PROVIDED PASSAGE:
=-=-=

Amy & Srinu — Fondly Known to the World as The Regeti’s
There is a quiet truth in the wedding industry that few say out loud:
Not every vendor recommendation is about the bride.
After more than twenty years photographing South Asian and culturally fusion weddings, Amy and Srinu — fondly known to the world as The Regeti’s — have witnessed something subtle, but significant.
When cinema and photography are bundled carelessly,
when vendors are pushed instead of paired,
when “ease” replaces discernment —
the experience suffers.
And luxury never suffers from lack of options.
It suffers from lack of intention.

We Are Photographers First. Always.
Let’s be clear.
We are not wedding planners.
We do not manage seating charts or vendor contracts.
We do not design floral installations.
We are photographers.
We study light.
We read emotion.
We anticipate ritual movement before it unfolds.
We document layered family dynamics with fluency and care.
And because of that proximity — because we stand beside brides in the quiet in-between moments — we see what works.
We also see what doesn’t.

=-=-=

GIVEN DATA:

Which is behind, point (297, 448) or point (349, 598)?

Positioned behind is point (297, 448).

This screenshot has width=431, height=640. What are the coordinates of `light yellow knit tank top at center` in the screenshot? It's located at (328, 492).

=-=-=

BRIEF A:
According to the wedding photography text, for how long have Amy and Srinu been photographing weddings?
BRIEF B:
Return the passage of the wedding photography text starting at "We do not design" and ending at "fluency and care.".
BRIEF C:
Resume the wedding photography text from the point where it stops.
The lines play no part in this work.

WRITTEN REPLY A:
More than twenty years.

WRITTEN REPLY B:
We do not design floral installations.
We are photographers.
We study light.
We read emotion.
We anticipate ritual movement before it unfolds.
We document layered family dynamics with fluency and care.

WRITTEN REPLY C:
The Blurred Line in Culturally Diverse Weddings
Somewhere along the evolution of large South Asian and fusion weddings, a blurred narrative began circulating:
“It’s better to book photo and cinema together.”
“It’s easier.”
“It’s cheaper.”
“It’s one less company to manage.”
On the surface, that logic feels efficient.
But efficiency and excellence are not the same thing.
No high-end bride has ever told us,
“I chose my wedding team because it was easier for someone else.”
And no respected planner we have collaborated with has ever praised bundled creative services as the gold standard.
In fact, many quietly say the opposite:
Where one discipline is strong, the other is often weaker.
Photography and cinema are distinct crafts.
Different technical demands.
Different storytelling languages.
Different creative temperaments.
To expect one company to master both equally — every time — is optimistic at best.

The Vendor Push vs. The Vendor Match
There is a difference between vendors who are recommended
and vendors who are rotated.
If you visit a planner’s website and scroll through their credited cinema teams, you can often tell immediately whether they are working for themselves or working for their clients.
If the same single cinema brand appears again and again — regardless of the couple’s aesthetic, culture, scale, or tone — that tells you something.
If the vendors are diversified — stylistically varied, culturally nuanced, creatively aligned with each unique wedding — that tells you something else.
One approach prioritizes simplicity of management.
The other prioritizes customization of experience.
We believe in the latter.

Why One Fit Never Works for Every Bride
There is no universal “cinema vibe.”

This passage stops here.